The server is hosted in Brazil and in this case the error is not intermittent. Every upload attempt is failling after 20 to 40 minutes since July


Code:
[2020-08-12 02:24:21 -0300] warn [cpbackup_transporter] Upload attempt failed: Amazon::S3: Amazon responded with 403 Forbidden
 at /usr/local/cpanel/3rdparty/perl/530/lib/perl5/cpanel_lib/Amazon/S3/Bucket.pm line 136.
 at /usr/local/cpanel/Cpanel/LoggerAdapter.pm line 27.
        Cpanel::LoggerAdapter::warn(Cpanel::LoggerAdapter=HASH(0x11ef890), "Upload attempt failed: Amazon::S3: Amazon responded with 403 "...) called at /usr/local/cpanel/Cpanel/Backup/Queue.pm line 658
        Cpanel::Backup::Queue::transport_backup::attempt_to_upload_file(Cpanel::Backup::Queue::transport_backup=HASH(0xff1200), Cpanel::Transport::Files::AmazonS3=HASH(0x20f7dd8), "/backup/2020-08-12/accounts/vendasgoverno.tar.gz", "/2020-08-12/accounts/vendasgoverno.ta$
        Cpanel::Backup::Queue::transport_backup::process_task(Cpanel::Backup::Queue::transport_backup=HASH(0xff1200), Cpanel::TaskQueue::Task=HASH(0x208ebe0), Cpanel::LoggerAdapter=HASH(0x11ef890)) called at /usr/local/cpanel/Cpanel/TaskQueue.pm line 635
        eval {...} called at /usr/local/cpanel/Cpanel/TaskQueue.pm line 638
        Cpanel::TaskQueue::__ANON__() called at /usr/local/cpanel/Cpanel/StateFile.pm line 241
        eval {...} called at /usr/local/cpanel/Cpanel/StateFile.pm line 241
        Cpanel::StateFile::Guard::call_unlocked(Cpanel::StateFile::Guard=HASH(0x208e478), CODE(0x1c4e220)) called at /usr/local/cpanel/Cpanel/TaskQueue.pm line 643
        Cpanel::TaskQueue::process_next_task(Cpanel::TaskQueue=HASH(0x208e538)) called at /usr/local/cpanel/bin/cpbackup_transporter line 168
        eval {...} called at /usr/local/cpanel/bin/cpbackup_transporter line 166
 

cPanelLauren

Product Owner
Staff member
Nov 14, 2017
13,296
1,271
313
Houston
Hi guys,

based on the discussion in the ticket and some notes added to it that you're unable to see, there is a suggestion that this may be related to an internal case CPANEL-32760 - S3 Compatible have a default region of us-east-1, this can fail for some custom regions.

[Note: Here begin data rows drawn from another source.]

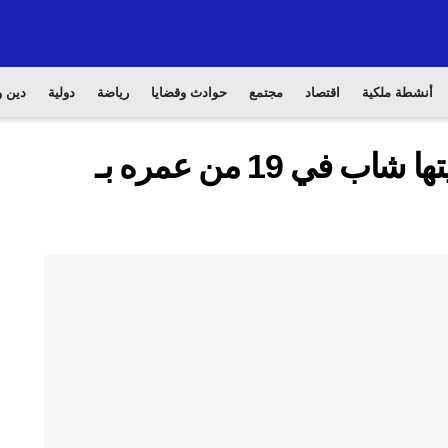
أنشطة ملكية
اقتصاد
مجتمع
حوادث وقضايا
رياضة
دولية
دين و
فك لغز جريمة قتل راح ضحيتها شاب في 19 من عمره بـ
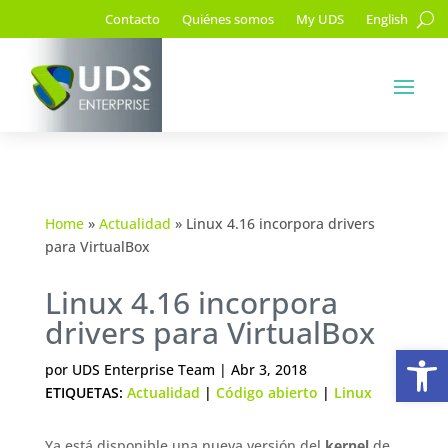
Contacto
Quiénes somos
My UDS
English
Home
»
Actualidad
»
Linux 4.16 incorpora drivers
para VirtualBox
Linux 4.16 incorpora
drivers para VirtualBox
Ab
por
UDS Enterprise Team
|
Abr 3, 2018
ETIQUETAS:
Actualidad
|
Código abierto
|
Linux
Ya está disponible una nueva versión del
kernel
de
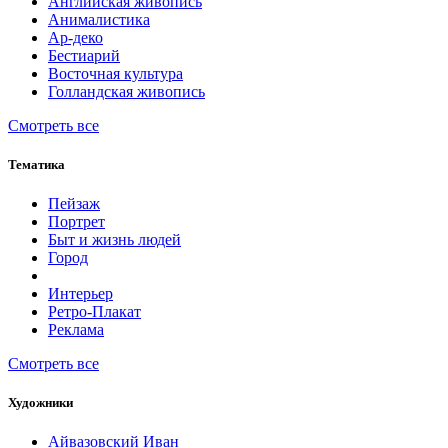
Английская живопись
Анималистика
Ар-деко
Бестиарий
Восточная культура
Голландская живопись
Смотреть все
Тематика
Пейзаж
Портрет
Быт и жизнь людей
Город
Интерьер
Ретро-Плакат
Реклама
Смотреть все
Художники
Айвазовский Иван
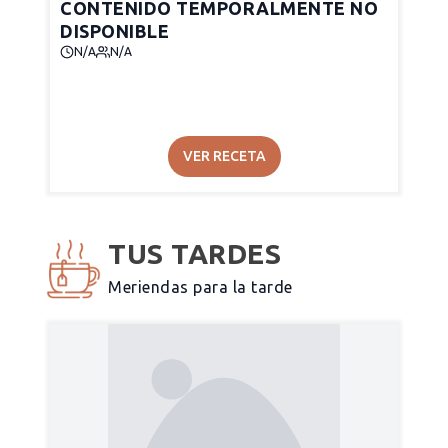
CONTENIDO TEMPORALMENTE NO
DISPONIBLE
N/A
N/A
VER RECETA
TUS TARDES
Meriendas para la tarde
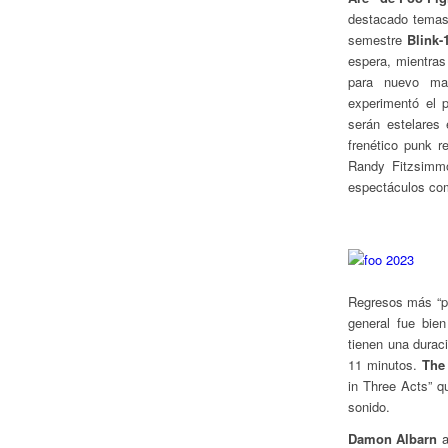
destacado temas
semestre
Blink-
espera, mientras
para nuevo ma
experimentó el
serán estelares
frenético punk r
Randy Fitzsimmo
espectáculos co
Regresos más “p
general fue bie
tienen una duraci
11 minutos.
The
in Three Acts” q
sonido.
Damon Albarn
a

I believe this suggestion is correct and I believe it to be related to the issues you're both having most likely. I sent the tech support supervisor a message indicating this and my assumptions and I'm awaiting her response. Until then, I let her know that I'm going to go ahead and mark this thread as related to the internal case. I'll let you know what comes of this when I have more information.

In the internal case there is a suggested workaround for this which I don't particularly like but it's as follows:

Known work around(s)
Modify the code and disable updates. The /usr/local/cpanel/3rdparty/perl/530/lib/perl5/cpanel_lib/Amazon/S3.pm file is part of the cpanel-perl-530-Amazon-S3-0.45-1.cp1186.noarch RPM which cannot be excluded without excluding all of cpanel-perl-530.